I saw Jonathan Schwartz, Sun’s new CEO, speak at a pre-recession trade conference. It wasn’t a conference to announce the recession, although Sun would have been the outfit to sponsor that shindig. Schwartz uttered three words that stuck in my head and which I’ll always associate with him: “Choice is bad.”
Say what? I couldn’t believe my ears. His proclamation flew in the face of everything IT was doing and thinking at the time, and everything that the technical and mainstream media were talking about. We loved choice, didn’t we? “Let us choose!” was the rallying cry of Linux and open source, the flag under which grassroots battalions drove AMD into the market, and the mantra of the Macheads. We couldn’t have too much choice in search engines, content portals, appliances, ergonomic keyboards, Linux distributions, 3-D accelerators, smart phones, ActiveX controls, integrated development environments, or venture capital opportunities. We were a nation of tech junkies constantly jonesin’ for the new -- anything new -- even when we were happy with what we had, and this created what looked like unprecedented demand from thin air. There was unprecedented interest in every new thing, but only until the next new thing came along. It was like taking a kid into Toys “R” Us the day after Christmas: All of his presents become undesirable crap the instant the vastness of choice, all of the things he could have gotten instead, are laid out before him.

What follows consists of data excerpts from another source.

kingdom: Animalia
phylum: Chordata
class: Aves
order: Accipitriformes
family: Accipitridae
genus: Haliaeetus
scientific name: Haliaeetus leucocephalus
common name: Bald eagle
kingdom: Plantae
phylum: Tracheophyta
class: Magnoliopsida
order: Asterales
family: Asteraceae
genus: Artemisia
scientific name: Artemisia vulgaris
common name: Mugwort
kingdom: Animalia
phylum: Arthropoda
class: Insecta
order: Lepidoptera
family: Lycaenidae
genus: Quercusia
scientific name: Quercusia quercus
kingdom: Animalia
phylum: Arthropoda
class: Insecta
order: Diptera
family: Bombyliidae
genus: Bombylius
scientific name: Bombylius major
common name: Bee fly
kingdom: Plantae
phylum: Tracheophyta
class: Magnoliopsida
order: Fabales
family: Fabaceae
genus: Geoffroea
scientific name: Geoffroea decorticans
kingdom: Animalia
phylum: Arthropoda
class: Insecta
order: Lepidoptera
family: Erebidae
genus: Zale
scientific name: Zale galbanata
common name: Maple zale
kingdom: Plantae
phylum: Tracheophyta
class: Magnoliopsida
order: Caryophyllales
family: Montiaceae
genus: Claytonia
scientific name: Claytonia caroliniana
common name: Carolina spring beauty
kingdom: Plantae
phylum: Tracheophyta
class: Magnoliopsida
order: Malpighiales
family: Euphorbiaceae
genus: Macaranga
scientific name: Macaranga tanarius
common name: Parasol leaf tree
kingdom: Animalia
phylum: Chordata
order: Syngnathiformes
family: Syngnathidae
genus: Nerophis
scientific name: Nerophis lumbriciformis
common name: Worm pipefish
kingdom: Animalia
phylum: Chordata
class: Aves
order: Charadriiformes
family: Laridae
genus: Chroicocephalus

Choice can be bad, but not just because it distracts us and distorts the tech industry’s view of the market’s desires. Choice can breed inertia, as well. Some technology buyers must be deprived of the option of standing still so that the rest of us aren’t stuck behind them in line. For example, customers’ demand for choice forced Microsoft into indefinite support of every version of Windows ever sold, lest someone complain that Bill Gates pulled the plug on an application that they can’t, or would rather not, upgrade. Microsoft was wasting support staff and engineers on 16-bit software and drivers, and Windows NT 4.0 servers, when Windows Server 2003 was about to be born. I was at a reviewer’s workshop when I learned that Microsoft had finally gathered the nerve to end-of-life its legacy OSes.
Choice isn’t bad. It just took buyers a while to remember how to use it properly, to cull the number of choices and the time spent choosing. Choice for its own sake, or for the sake of maintaining the pretense of a level playing field, is down the tubes. There isn’t a need for 30 equally regarded commercial Linux server distributions; Red Hat and Suse will do. There isn’t a need for six x86 microprocessor makers; Intel and AMD suit the mainstream commercial market’s needs nicely. We don’t benefit from the freedom to choose from a menu of competing standards, would-be standards and proprietary approaches.
A sagely editor of mine once gave me his take on tech industry economics: Balance is maintained when there is more than one leading vendor, but fewer than three. I didn’t get that one when I heard it, either. Like “choice is bad,” I thought the message was that a couple of giants should be encouraged to run roughshod over the whole of IT. That’s not the message. Choice is a powerful force when used well. We need to keep the ranks below the market segment leaders well stocked because not everyone can afford to buy from the leaders. And leadership in any area of technology, whether it’s operating systems, enterprise databases, or microprocessors, is not static.